= Mehath =

Village in Bihar, India

Mehath is a village in Madhubani District, Bihar, India, about 3.2 km from Jhanjharpur. The village comes under Jhanjharpur assembly constituency. Maithili is the local language here, according to the 2011 census, Maithili is the language spoken by 98.7% of the people here.

==Demographics==
The total population of the village is 4,923. The literacy rate is 84.00%. The female literacy rate is 7.9%. The male literacy rate is 8.7.%.
The number of households in Balni Mehath is 1132; all the households are rural households. The working population is 64.00% of the total population. 69.00% of the men are working population; 58.00% of the women are working population.

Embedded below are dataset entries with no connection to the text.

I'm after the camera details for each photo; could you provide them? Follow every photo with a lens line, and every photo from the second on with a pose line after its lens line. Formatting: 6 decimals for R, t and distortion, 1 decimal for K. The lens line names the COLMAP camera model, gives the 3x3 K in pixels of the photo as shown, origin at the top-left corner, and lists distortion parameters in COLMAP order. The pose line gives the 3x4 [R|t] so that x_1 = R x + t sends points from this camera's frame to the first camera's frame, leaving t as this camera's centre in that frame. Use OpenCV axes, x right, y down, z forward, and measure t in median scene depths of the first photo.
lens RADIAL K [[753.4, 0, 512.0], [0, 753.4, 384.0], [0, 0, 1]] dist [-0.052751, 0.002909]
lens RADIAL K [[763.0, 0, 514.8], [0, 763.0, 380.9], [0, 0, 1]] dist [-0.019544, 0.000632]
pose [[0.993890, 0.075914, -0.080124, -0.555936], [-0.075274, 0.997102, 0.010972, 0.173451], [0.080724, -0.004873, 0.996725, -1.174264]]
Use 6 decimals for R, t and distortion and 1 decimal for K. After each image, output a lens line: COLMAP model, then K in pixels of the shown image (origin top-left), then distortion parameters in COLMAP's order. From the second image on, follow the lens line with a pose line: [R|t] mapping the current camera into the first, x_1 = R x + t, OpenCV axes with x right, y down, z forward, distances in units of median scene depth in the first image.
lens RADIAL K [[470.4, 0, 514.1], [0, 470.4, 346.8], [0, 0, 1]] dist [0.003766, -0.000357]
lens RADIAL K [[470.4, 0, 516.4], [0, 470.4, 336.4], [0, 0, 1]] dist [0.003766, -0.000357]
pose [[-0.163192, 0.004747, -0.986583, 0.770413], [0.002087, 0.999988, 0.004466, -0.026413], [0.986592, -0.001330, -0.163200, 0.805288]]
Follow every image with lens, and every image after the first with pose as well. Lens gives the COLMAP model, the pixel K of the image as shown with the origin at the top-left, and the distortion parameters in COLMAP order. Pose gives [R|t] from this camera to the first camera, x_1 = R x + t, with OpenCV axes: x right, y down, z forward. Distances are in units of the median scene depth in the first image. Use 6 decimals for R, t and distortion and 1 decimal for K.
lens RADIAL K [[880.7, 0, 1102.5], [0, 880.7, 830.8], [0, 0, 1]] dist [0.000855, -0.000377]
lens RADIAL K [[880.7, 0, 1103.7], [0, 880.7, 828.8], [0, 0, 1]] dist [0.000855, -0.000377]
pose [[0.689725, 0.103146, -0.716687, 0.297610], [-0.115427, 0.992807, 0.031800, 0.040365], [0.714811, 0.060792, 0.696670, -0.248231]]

Cast brahmin 87%, Yadav 5%, other castes 8%

== Climate ==
has a humid subtropical climate with hot summers from late March to early June, the monsoon season from late June to late September and a mild winter from November to February. The highest temperature ever recorded is 46.6 °C, in 1996;, the lowest ever is 2.3 °C, in 2003. The highest rainfall was 204.5 mm, in 1997. The table below details historical monthly averages for climate variables.

Village - Balni Mehath, P.S - Bhairabsthan,
Block - Jhanjharpur, Dist. - Madhubani (Bihar)

Climate data for Mehath
| Month | Jan | Feb | Mar | Apr | May | Jun | Jul | Aug | Sep | Oct | Nov | Dec | Year |
| Mean daily maximum °C (°F) | 23.3 (73.9) | 26.5 (79.7) | 32.6 (90.7) | 37.7 (99.9) | 38.9 (102.0) | 36.7 (98.1) | 33.0 (91.4) | 32.4 (90.3) | 32.3 (90.1) | 31.5 (88.7) | 28.8 (83.8) | 24.7 (76.5) | 31.53 (88.75) |
| Mean daily minimum °C (°F) | 9.2 (48.6) | 11.6 (52.9) | 16.4 (61.5) | 22.3 (72.1) | 25.2 (77.4) | 26.7 (80.1) | 26.2 (79.2) | 26.1 (79.0) | 25.7 (78.3) | 21.8 (71.2) | 14.7 (58.5) | 9.9 (49.8) | 19.65 (67.37) |
| Average precipitation mm (inches) | 19 (0.7) | 11 (0.4) | 11 (0.4) | 8 (0.3) | 33 (1.3) | 134 (5.3) | 306 (12.0) | 274 (10.8) | 227 (8.9) | 94 (3.7) | 9 (0.4) | 4 (0.2) | 1,130 (44.5) |
Source: worldweather.org

==Education==
Schools near by Balni Mehath
- Government Primary School MEHATH.NO.(2)
- Government Middle School MEHATH.
- High school:- Dev narayan uchch vidyalaya. Bharam

Colleges near by Balni Mehath
- L. N. Janta College Jhanjharpur.
- Shivnandan Nandkishor mishra Mithila Mahavidyalaya Bhairavsthan.